0

Given a third party system that streams XML to me via TCP. The TOTAL transmitted XML content (not one message of the stream, but concatenated messages) looks like this :

   <root>
      <insert ....><remark>...</remark></insert>
      <delete ....><remark>...</remark></delete>
      <insert ....><remark>...</remark></insert>
      ....
      <insert ....><remark>...</remark></insert>
   </root>

Every line of the above sample is individually processable. Since it is a streaming process, I cannot just wait out until everything arrives, I have to process the content as it comes. The problem is the content chunks can be sliced by any point, no tags are respected. Do you have some good advice on how to process the content if it arrives in fragments like this?

Chunk 1:

  <root>
      <insert ....><rem

Chunk 2:

                      ark>...</remark></insert>
      <delete ....><remark>...</remark></delete>
      <insert ....><remark>...</rema

Chunk N:

                                    rk></insert>
      ....
      <insert ....><remark>...</remark></insert>
   </root>

EDIT:

While processing speed is not a concern (no realtime troubles), I cannot wait for the entire message. Practically the last chunk never arrives. The third party system sends messages whenever it encounters changes. The process never ends, it is a stream that never stops.

user256890
  • 3,396
  • 5
  • 28
  • 45
  • Do you need to process it in real-time or can you wait until you get the complete content? In other words, is this problem about processing XML fragments or joining data from a stream in the most elegant/efficient way? – daveaglick Jun 23 '11 at 13:44
  • 1
    I think if you can use blocking reads you can use the `XmlReader` class. No idea how to do it with non blocking IO. – CodesInChaos Jun 23 '11 at 13:45
  • 1
    Sounds to me like you are going to need to use some string manipulation such that when you receive a chunk, you take out the processable portions, process them (asynch would be good if you can) and then append the next chunk to whatever is left, and loop round like that. – Duncan Howe Jun 23 '11 at 13:55

2 Answers2

2

My first thought for this problem is to create a simple TextReader derivative that is responsible for buffering input from the stream. This class would then be used to feed an XmlReader. The TextReader derivative could fairly easily scan the incoming content looking for complete "blocks" of XML (a complete element with starting and ending brackets, a text fragment, a full attribute, etc.). It could also provide a flag to the calling code to indicate when one or more "blocks" are available so it can ask for the next XML node from the XmlReader, which would trigger sending that block from the TextReader derivative and removing it from the buffer.

• [Work task 1] Tally the lines in the records below that contain the string "Kota", and give only the number.
• [Work task 2] Write the next part of the thread on processing streamed XML fragments, picking up right after its final sentence.

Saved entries
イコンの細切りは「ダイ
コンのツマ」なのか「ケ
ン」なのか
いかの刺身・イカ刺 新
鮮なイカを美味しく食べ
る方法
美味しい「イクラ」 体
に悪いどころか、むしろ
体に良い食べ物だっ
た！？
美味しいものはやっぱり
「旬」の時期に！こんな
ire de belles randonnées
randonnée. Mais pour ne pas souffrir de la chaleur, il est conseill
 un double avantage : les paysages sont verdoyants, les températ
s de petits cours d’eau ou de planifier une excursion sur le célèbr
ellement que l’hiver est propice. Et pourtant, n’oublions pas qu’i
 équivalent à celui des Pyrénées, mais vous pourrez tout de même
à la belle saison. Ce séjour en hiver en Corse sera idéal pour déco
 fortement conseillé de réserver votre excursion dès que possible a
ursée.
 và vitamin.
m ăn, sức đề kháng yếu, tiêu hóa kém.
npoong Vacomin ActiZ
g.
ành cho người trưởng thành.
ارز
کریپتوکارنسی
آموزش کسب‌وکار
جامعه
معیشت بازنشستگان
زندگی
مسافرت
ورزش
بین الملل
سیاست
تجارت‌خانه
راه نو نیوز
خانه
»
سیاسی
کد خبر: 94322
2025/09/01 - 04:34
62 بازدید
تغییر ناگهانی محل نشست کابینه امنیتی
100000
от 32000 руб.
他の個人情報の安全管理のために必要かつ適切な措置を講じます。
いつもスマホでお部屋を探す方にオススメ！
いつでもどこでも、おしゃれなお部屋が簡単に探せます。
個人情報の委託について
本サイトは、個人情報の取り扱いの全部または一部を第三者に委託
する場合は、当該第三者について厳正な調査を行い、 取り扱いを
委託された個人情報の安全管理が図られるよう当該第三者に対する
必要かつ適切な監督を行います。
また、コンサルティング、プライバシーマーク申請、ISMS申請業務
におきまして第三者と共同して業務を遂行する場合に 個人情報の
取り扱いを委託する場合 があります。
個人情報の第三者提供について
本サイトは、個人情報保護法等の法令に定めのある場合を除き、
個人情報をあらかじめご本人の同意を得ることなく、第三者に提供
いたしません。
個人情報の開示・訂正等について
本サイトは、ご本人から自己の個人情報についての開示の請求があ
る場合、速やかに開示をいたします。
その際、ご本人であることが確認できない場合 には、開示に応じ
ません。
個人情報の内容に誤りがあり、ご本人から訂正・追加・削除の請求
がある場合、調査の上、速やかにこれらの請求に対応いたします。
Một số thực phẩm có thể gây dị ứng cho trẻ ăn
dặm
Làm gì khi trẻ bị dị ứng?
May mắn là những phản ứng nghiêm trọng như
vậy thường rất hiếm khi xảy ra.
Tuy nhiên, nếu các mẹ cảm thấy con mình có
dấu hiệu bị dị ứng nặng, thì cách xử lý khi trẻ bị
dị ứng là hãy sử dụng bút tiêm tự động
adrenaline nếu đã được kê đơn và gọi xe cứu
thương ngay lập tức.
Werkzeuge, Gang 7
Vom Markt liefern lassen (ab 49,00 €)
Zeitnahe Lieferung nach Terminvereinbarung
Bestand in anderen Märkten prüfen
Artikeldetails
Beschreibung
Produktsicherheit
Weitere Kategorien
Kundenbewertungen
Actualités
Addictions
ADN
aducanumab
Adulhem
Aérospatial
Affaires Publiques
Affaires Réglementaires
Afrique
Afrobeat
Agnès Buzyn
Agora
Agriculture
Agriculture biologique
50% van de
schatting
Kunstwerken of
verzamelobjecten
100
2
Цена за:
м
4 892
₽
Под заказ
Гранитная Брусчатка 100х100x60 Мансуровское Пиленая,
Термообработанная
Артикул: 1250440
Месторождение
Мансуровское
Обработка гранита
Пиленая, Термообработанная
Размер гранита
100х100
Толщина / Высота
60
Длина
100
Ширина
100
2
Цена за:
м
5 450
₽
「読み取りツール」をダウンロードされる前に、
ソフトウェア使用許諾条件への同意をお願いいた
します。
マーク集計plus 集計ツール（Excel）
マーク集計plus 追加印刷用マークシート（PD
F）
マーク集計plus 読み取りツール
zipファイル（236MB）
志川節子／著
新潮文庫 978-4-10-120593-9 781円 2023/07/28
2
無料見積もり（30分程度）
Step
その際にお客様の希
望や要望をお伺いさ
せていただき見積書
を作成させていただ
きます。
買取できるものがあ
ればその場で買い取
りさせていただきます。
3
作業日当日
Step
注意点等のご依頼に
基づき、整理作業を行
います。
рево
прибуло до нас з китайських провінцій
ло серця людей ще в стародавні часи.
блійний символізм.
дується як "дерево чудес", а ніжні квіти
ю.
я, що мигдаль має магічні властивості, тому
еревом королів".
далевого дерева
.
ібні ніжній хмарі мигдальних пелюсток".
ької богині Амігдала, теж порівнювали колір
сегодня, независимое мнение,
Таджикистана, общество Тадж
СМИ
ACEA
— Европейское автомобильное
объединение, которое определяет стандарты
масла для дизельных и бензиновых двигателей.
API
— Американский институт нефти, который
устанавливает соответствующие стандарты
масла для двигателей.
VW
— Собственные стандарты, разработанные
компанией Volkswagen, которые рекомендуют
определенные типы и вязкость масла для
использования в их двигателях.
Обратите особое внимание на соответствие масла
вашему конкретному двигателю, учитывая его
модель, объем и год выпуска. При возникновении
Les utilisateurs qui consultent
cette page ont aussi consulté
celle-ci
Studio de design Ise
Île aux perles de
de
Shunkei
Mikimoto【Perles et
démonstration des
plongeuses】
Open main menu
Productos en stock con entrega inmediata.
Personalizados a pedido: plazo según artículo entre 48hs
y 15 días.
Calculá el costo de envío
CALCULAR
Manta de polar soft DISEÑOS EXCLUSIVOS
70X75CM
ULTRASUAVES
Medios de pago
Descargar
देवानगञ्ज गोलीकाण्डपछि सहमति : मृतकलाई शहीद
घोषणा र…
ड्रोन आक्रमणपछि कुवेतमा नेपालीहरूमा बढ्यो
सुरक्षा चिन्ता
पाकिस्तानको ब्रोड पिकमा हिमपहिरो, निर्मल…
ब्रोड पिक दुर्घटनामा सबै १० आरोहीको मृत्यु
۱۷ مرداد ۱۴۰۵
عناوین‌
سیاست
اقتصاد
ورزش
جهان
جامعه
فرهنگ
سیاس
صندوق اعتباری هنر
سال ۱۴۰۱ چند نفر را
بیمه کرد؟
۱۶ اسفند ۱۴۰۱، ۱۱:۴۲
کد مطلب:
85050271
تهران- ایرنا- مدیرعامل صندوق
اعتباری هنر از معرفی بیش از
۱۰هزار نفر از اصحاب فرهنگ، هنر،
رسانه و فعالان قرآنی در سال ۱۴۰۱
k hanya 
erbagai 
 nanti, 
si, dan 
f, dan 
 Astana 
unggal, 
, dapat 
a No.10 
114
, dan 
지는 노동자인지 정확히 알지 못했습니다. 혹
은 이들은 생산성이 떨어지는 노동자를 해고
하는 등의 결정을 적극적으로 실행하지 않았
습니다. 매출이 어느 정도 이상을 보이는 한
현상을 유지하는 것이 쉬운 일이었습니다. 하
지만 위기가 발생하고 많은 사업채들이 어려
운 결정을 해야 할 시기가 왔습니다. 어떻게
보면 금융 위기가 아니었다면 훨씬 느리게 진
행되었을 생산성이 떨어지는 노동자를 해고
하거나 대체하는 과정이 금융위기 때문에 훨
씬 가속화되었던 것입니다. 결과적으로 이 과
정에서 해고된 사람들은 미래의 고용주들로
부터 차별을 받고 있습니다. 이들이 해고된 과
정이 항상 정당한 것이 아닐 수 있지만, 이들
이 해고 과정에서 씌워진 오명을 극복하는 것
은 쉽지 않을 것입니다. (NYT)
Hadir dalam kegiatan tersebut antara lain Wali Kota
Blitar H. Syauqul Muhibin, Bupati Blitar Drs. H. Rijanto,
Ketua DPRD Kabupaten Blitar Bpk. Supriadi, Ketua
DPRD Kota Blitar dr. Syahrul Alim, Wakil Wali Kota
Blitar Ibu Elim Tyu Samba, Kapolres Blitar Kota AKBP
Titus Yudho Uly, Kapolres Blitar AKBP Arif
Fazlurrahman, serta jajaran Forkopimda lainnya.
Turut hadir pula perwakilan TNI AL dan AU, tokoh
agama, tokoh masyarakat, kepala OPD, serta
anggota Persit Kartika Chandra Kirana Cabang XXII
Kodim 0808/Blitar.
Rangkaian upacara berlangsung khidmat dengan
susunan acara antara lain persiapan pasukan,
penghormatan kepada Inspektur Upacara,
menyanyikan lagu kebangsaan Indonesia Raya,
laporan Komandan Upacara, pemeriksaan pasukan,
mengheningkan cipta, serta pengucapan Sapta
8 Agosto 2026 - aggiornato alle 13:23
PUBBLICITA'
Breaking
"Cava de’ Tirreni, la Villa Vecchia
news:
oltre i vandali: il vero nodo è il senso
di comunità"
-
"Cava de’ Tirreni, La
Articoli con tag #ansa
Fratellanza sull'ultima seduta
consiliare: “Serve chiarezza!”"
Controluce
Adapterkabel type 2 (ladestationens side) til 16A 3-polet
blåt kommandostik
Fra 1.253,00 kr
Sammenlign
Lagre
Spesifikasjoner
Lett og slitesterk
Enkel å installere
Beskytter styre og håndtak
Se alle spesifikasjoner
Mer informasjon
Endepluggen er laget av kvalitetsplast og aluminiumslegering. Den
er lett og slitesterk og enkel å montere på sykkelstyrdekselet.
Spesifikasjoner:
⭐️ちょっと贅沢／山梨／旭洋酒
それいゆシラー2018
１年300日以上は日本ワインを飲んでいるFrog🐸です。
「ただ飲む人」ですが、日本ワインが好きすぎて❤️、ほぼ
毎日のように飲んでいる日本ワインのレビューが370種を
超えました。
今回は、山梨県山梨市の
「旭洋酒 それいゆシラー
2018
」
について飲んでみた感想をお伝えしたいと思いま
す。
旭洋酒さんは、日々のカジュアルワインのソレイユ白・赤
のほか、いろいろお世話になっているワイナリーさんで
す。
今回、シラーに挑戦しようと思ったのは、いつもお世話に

• [Response area 1] 3

• [Response area 2]
Edit: Here's a quick and dirty example. I have no idea if it works perfectly (I haven't tested it), but it gets across the idea I was trying to convey.

public class StreamingXmlTextReader : TextReader
{
    private readonly Queue<string> _blocks = new Queue<string>();
    private string _buffer = String.Empty;
    private string _currentBlock = null;
    private int _currentPosition = 0;

    //Returns if there are blocks available and the XmlReader can go to the next XML node
    public bool AddFromStream(string content)
    {
        //Here is where we would can for simple blocks of XML
        //This simple chunking algorithm just uses a closing angle bracket
        //Not sure if/how well this will work in practice, but you get the idea
        _buffer = _buffer + content;
        int start = 0;
        int end = _buffer.IndexOf('>');
        while(end != -1)
        {
            _blocks.Enqueue(_buffer.Substring(start, end - start));
            start = end + 1;
            end = _buffer.IndexOf('>', start);
        }

        //Store the leftover if there is any
        _buffer = end < _buffer.Length
            ? _buffer.Substring(start, _buffer.Length - start) : String.Empty;

        return BlocksAvailable;
    }

    //Lets the caller know if any blocks are currently available, signaling the XmlReader can ask for another node
    public bool BlocksAvailable { get { return _blocks.Count > 0; } }

    public override int Read()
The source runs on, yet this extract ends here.